Britain’s Queen Elizabeth II, the head of the Commonwealth, in a message for Commonwealth Day 2001, yesterday said:

"The theme this year - A New Generation - captures the reality of a young Commonwealth. More than half of our 1.7 billion people are under the age of twenty five. They are the future of the organisation.

These young people face a world of challenge and change. Many must cope with a life where even the basics of human existence - food, shelter and clean water - are far from guaranteed, or in very short supply. Others have had their lives blighted by war, disease or environmental damage. Far too few enjoy the prospect of decent education, or work which can give expression to their talents and energies. Yet for all its ills and difficulties the world of the new generation also offers opportunities: instant communication, the transfer of knowledge, and advances in science and technology which , if applied sensibly can help people achieve a more fulfilling life.

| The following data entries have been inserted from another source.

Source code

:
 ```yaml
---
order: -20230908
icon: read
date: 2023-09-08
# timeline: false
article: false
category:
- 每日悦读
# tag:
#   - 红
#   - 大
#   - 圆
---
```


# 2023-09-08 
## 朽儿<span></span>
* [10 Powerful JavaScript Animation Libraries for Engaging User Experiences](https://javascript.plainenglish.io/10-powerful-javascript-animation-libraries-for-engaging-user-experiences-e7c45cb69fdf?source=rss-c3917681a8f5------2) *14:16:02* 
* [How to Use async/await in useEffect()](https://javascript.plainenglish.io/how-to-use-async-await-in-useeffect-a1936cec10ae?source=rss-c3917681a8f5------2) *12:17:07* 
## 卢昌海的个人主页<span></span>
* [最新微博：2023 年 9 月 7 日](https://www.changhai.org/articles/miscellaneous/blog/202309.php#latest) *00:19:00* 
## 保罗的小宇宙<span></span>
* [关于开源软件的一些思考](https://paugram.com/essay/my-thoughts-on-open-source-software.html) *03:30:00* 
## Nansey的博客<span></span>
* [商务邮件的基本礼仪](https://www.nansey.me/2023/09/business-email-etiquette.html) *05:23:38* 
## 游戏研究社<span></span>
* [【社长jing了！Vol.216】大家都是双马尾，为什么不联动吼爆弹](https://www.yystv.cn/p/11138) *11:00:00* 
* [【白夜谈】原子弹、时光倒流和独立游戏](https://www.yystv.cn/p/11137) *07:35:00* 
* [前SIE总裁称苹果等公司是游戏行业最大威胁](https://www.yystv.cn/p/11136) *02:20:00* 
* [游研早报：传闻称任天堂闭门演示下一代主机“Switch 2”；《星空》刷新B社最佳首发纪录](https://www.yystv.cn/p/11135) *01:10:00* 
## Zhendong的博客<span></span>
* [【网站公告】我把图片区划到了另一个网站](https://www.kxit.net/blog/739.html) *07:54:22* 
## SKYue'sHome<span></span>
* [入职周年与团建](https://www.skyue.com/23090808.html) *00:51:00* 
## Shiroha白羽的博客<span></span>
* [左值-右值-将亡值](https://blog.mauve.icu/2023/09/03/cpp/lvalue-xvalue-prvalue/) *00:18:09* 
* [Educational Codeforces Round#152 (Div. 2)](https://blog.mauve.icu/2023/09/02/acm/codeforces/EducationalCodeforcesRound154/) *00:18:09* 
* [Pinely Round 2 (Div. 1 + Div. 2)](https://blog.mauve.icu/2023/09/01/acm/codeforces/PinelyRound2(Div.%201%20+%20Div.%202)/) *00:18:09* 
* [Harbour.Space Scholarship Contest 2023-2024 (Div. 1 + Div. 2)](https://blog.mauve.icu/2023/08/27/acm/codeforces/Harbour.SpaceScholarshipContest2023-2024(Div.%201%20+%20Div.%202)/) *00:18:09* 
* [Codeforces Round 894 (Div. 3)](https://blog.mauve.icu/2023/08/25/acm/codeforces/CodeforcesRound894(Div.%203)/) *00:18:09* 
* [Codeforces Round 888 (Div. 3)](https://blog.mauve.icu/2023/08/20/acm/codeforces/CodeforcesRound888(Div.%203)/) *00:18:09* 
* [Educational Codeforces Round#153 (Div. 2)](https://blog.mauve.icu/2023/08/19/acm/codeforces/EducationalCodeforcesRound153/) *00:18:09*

Despite all these opportunities, we still seem transfixed by our differences. This is where our young people are so important. They know there are many problems which can only be resolved when people in different countries work together. I hope we can persuade them that the Commonwealth, whose very strength is in its diversity, has much to offer them in charting a path across the barriers of race and religion, distance and economic circumstances.

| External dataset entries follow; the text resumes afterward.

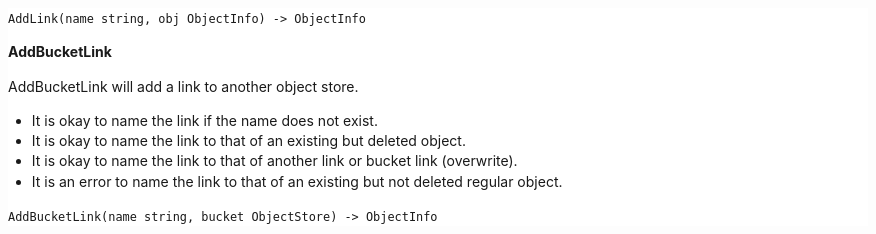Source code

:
 ```
AddLink(name string, obj ObjectInfo) -> ObjectInfo
```

**AddBucketLink**

AddBucketLink will add a link to another object store.
* It is okay to name the link if the name does not exist.
* It is okay to name the link to that of an existing but deleted object.
* It is okay to name the link to that of another link or bucket link (overwrite).
* It is an error to name the link to that of an existing but not deleted regular object.

```
AddBucketLink(name string, bucket ObjectStore) -> ObjectInfo
```

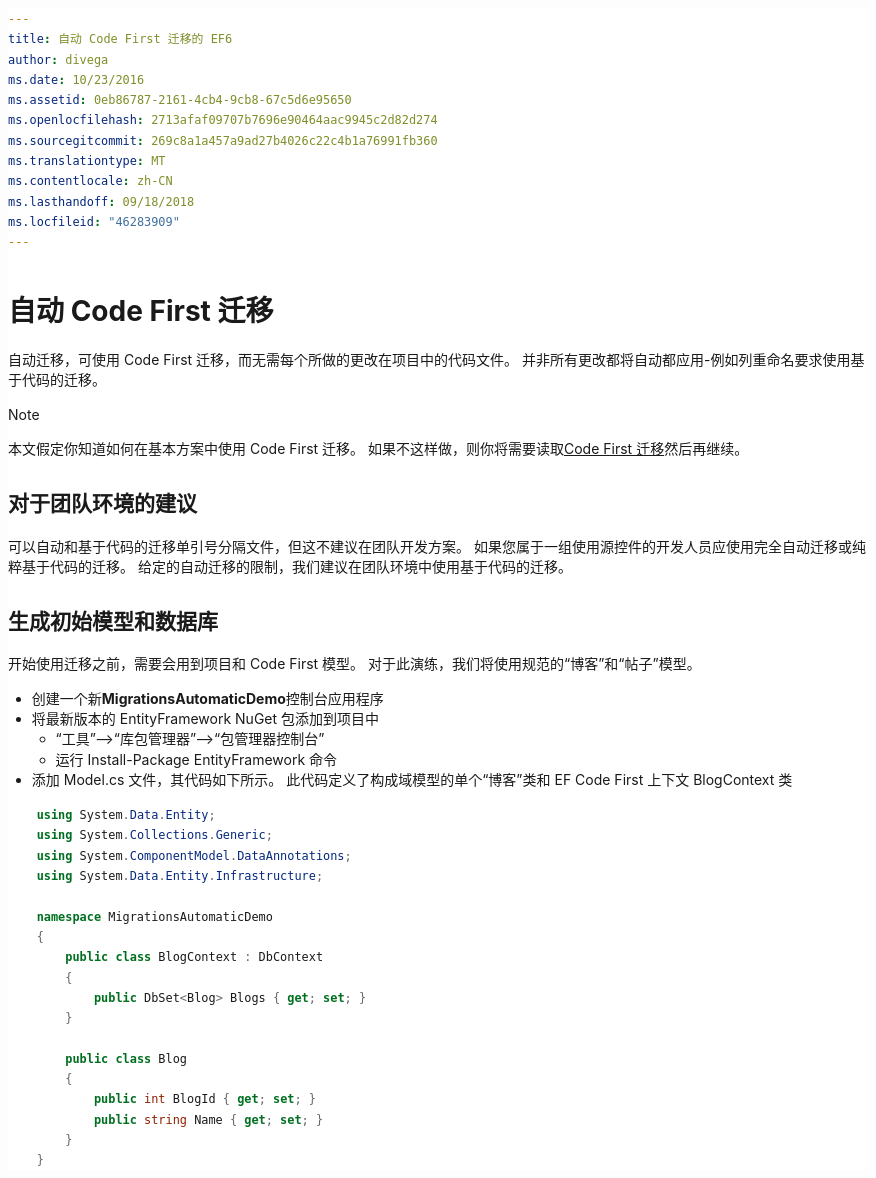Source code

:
 ```yaml
---
title: 自动 Code First 迁移的 EF6
author: divega
ms.date: 10/23/2016
ms.assetid: 0eb86787-2161-4cb4-9cb8-67c5d6e95650
ms.openlocfilehash: 2713afaf09707b7696e90464aac9945c2d82d274
ms.sourcegitcommit: 269c8a1a457a9ad27b4026c22c4b1a76991fb360
ms.translationtype: MT
ms.contentlocale: zh-CN
ms.lasthandoff: 09/18/2018
ms.locfileid: "46283909"
---
```

# <a name="automatic-code-first-migrations"></a>自动 Code First 迁移
自动迁移，可使用 Code First 迁移，而无需每个所做的更改在项目中的代码文件。 并非所有更改都将自动都应用-例如列重命名要求使用基于代码的迁移。

> [!NOTE]
> 本文假定你知道如何在基本方案中使用 Code First 迁移。 如果不这样做，则你将需要读取[Code First 迁移](~/ef6/modeling/code-first/migrations/index.md)然后再继续。

## <a name="recommendation-for-team-environments"></a>对于团队环境的建议

可以自动和基于代码的迁移单引号分隔文件，但这不建议在团队开发方案。 如果您属于一组使用源控件的开发人员应使用完全自动迁移或纯粹基于代码的迁移。 给定的自动迁移的限制，我们建议在团队环境中使用基于代码的迁移。

## <a name="building-an-initial-model--database"></a>生成初始模型和数据库

开始使用迁移之前，需要会用到项目和 Code First 模型。 对于此演练，我们将使用规范的“博客”和“帖子”模型。

-   创建一个新**MigrationsAutomaticDemo**控制台应用程序
-   将最新版本的 EntityFramework NuGet 包添加到项目中
    -   “工具”–&gt;“库包管理器”–&gt;“包管理器控制台”
    -   运行 Install-Package EntityFramework 命令
-   添加 Model.cs 文件，其代码如下所示。 此代码定义了构成域模型的单个“博客”类和 EF Code First 上下文 BlogContext 类

  ``` csharp
      using System.Data.Entity;
      using System.Collections.Generic;
      using System.ComponentModel.DataAnnotations;
      using System.Data.Entity.Infrastructure;

      namespace MigrationsAutomaticDemo
      {
          public class BlogContext : DbContext
          {
              public DbSet<Blog> Blogs { get; set; }
          }

          public class Blog
          {
              public int BlogId { get; set; }
              public string Name { get; set; }
          }
      }
  ```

Making our Commonwealth matter to its younger members is the task of those of us who have lived through its development over the last fifty years or so. I hope that when the ten Commonwealth leaders who have been charged with conducting a review of our association’s future report to the summit in Brisbane in six months’ time they will bring with them a message of hope and renewal. For what the Commonwealth becomes will depend on its success in addressing itself to the new generations; capturing their imagination; firing their vision; and enlisting their energy and commitment to an association which I believe can be as important to the twenty-first century as it has been to the twentieth.